Dominique McBryde may not be the quickest or tallest player on the court, but you better not take her lightly.
You’ll pay if you do.
“My analogy is she’s got an old man’s game,” said Arizona head coach Adia Barnes. “You know, the old man who looks like he’s OK, then he comes in and busts you out for 20 (points) and 20 (rebounds). It’ll be a slow move, but then she’ll just score on you. She’s talented, she can shoot the 3, she can put the ball on the floor, she’s got good moves.”
McBryde laughed when she was told she plays like an old man, but believes it’s an apt description.
“I would say very patient,” the 6-foot-2 forward described her game. “I think that’s why it’s very old-man like. I definitely like to read what’s best, whether that’s me scoring or whether that’s the open shot. I like to take my time.”
Which is good, because McBryde’s patience was tested last year when the ex-Purdue Boilermaker sat out the entire season due to NCAA transfer rules.
McBryde had to watch as Arizona’s frontcourt, which lacked depth and size, got bullied game after game. The Wildcats went 6-24, finishing with the worst rebounding margin and field-goal percentage in the Pac-12.
“I don’t think I had ever missed a game in my life, so the first exhibition game was when it really dug deep for me and I even shed a few tears,” she said. “It was definitely hard. It was a big transition.”
But now that McBryde is eligible and the Wildcats added a bevy of talent around her — namely McDonald’s All-American forward Cate Reese and Washington transfer Aarion McDonald — they expect their days of being the Pac-12’s punching bag to end sooner rather than later.
“I think we can definitely make some noise this year,” McBryde said. “I think it’s very realistic for us to beat teams that people aren’t expecting us to beat. The sky is the limit for us. We’re only getting started. We have a young group coming in and a lot of talent coming in in the future, so we’re excited to see where this program can go.”
McBryde is capable of playing both frontcourt spots, and will likely start alongside Reese, creating an exciting pairing.
Barnes described Reese, a 6-foot-2 Texan who averaged 30.6 points and 15.3 rebounds last year at Cypress Woods High, as a “fierce competitor” and McBryde said she is meshing well with the highly-touted freshman.
“She has huge potential and a bright future ahead of her,” McBryde said. “We play really well so far and read each other very well. She’s a smart player and so I do well feeding off that.”

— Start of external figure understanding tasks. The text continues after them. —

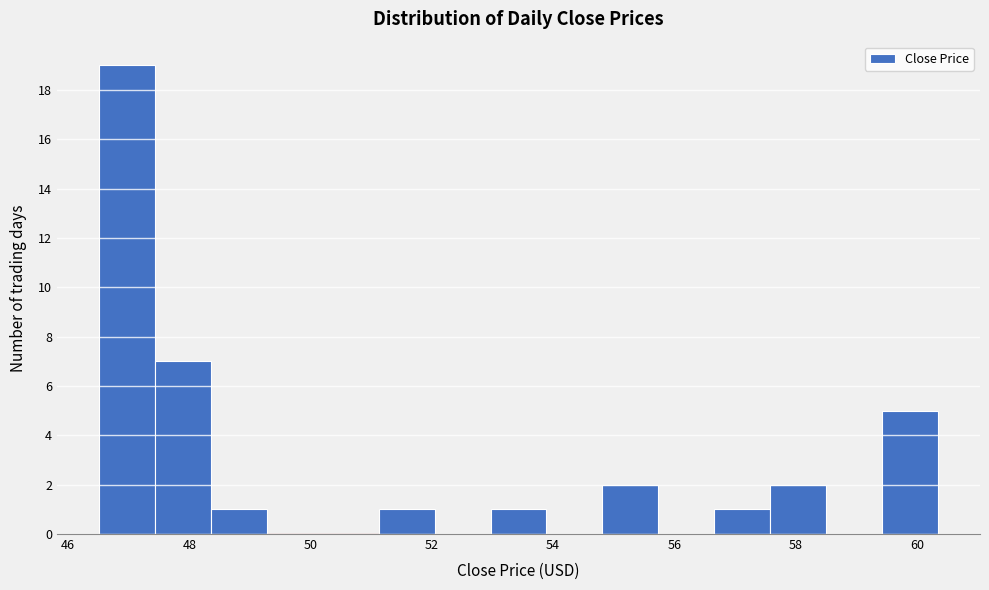

Reading left to right, transcribe this chart: for each bar, give the range it covers on the x-axis and its height. Neither the bar edges nor the heights are printed on the chart, so give them approximately, as read against the axes.

46.6 to 47.4: 19
47.4 to 48.4: 7
48.4 to 49.2: 1
49.2 to 50.2: 0
50.2 to 51.2: 0
51.2 to 52.0: 1
52.0 to 53.0: 0
53.0 to 53.8: 1
53.8 to 54.8: 0
54.8 to 55.8: 2
55.8 to 56.6: 0
56.6 to 57.6: 1
57.6 to 58.6: 2
58.6 to 59.4: 0
59.4 to 60.4: 5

McBryde was a Big Ten Honorable Mention as a sophomore at Purdue, averaging 6.7 points and 6.3 rebounds per game, logging the seventh-best field-goal percentage in the conference (53.8).

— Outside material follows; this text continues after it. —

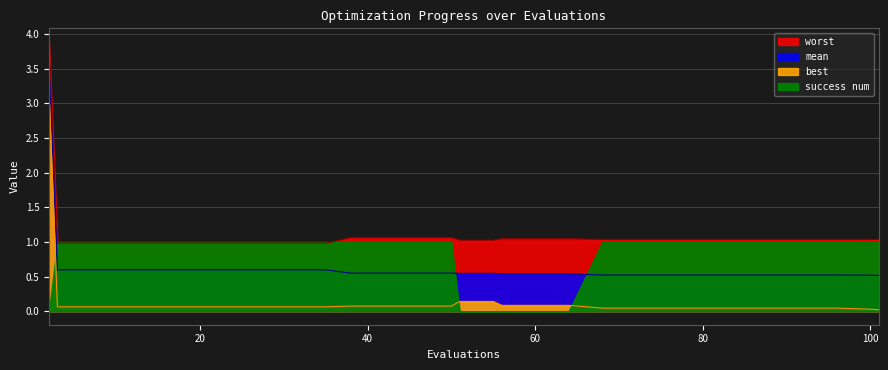

True or false: worst and mean cross at least once.

False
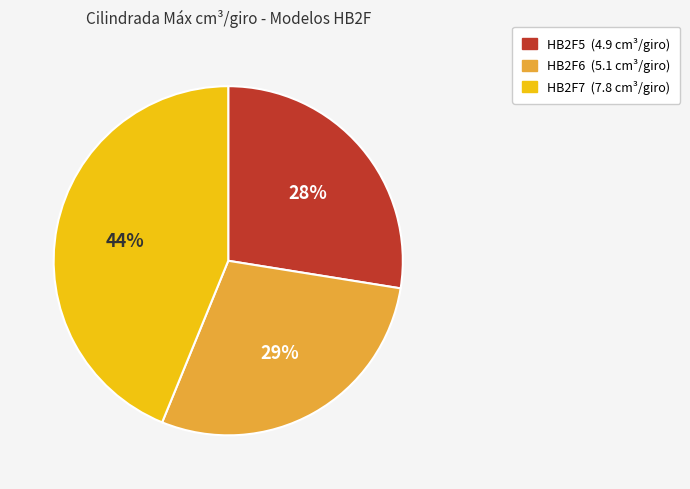

Is there any slice that represents more than half of the pie?

No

The redshirt junior only attempted seven 3s in two seasons with the Boilermakers, but she characterizes herself as a stretch 4 and used her transfer year to polish her jumper.
“It was really my bread and butter in high school ... and something I shied away from my first two years,” McBryde said. “(Assistant) coach Morgan (Valley) helped me tremendously with that and I’ve seen a ton of improvement, and I’m looking forward to showing that off.”
Arizona was the second-worst 3-point shooting team in the Pac-12 last season, so McBryde believes her presence on the perimeter will open up the floor for her teammates, leading to a more productive offense.
McBryde’s smooth and savvy post game will undoubtedly help, too.
“She’ll be one of our best post players by far,” Barnes said. “She’s so versatile and right now she’s our best post presence inside. She’s our best shooter on the outside of our posts, but she’s our person at getting a bucket on the block.”
Barnes also values McBryde’s pedigree and believes she can help establish the winning culture that Barnes has been yearning to implement since she took over the program in 2016-17. McBryde played in the NCAA Tournament both years at Purdue, a stage the Wildcats have not reached since 2005.
“She brings leadership because she’s won in a program,” Barnes said.
In the end, Barnes thinks McBryde can be an All-Pac-12 player, extremely high praise considering the depth of the conference this year.
“That’s how highly I think of her,” Barnes said.
An Indiana native, McBryde says the style of play in the Pac-12 is “completely different” than that of the Big Ten. The Pac-12 is less physical, but more competitive and features a free-flowing, uptempo brand of basketball.
“Unlike the Big Ten where it’s a very old style of basketball, Midwest-style basketball that people grew up on for years,” McBryde said. “The Pac-12 is like that new wave of basketball.”
Yet McBryde, old man’s game and all, is confident she will fit right in.
“It definitely helped me a lot at Purdue, but here I think I’ve adjusted well,” she said. “I think it is a faster game, but I think it does help to take a few extra steps and I think that will help me excel.”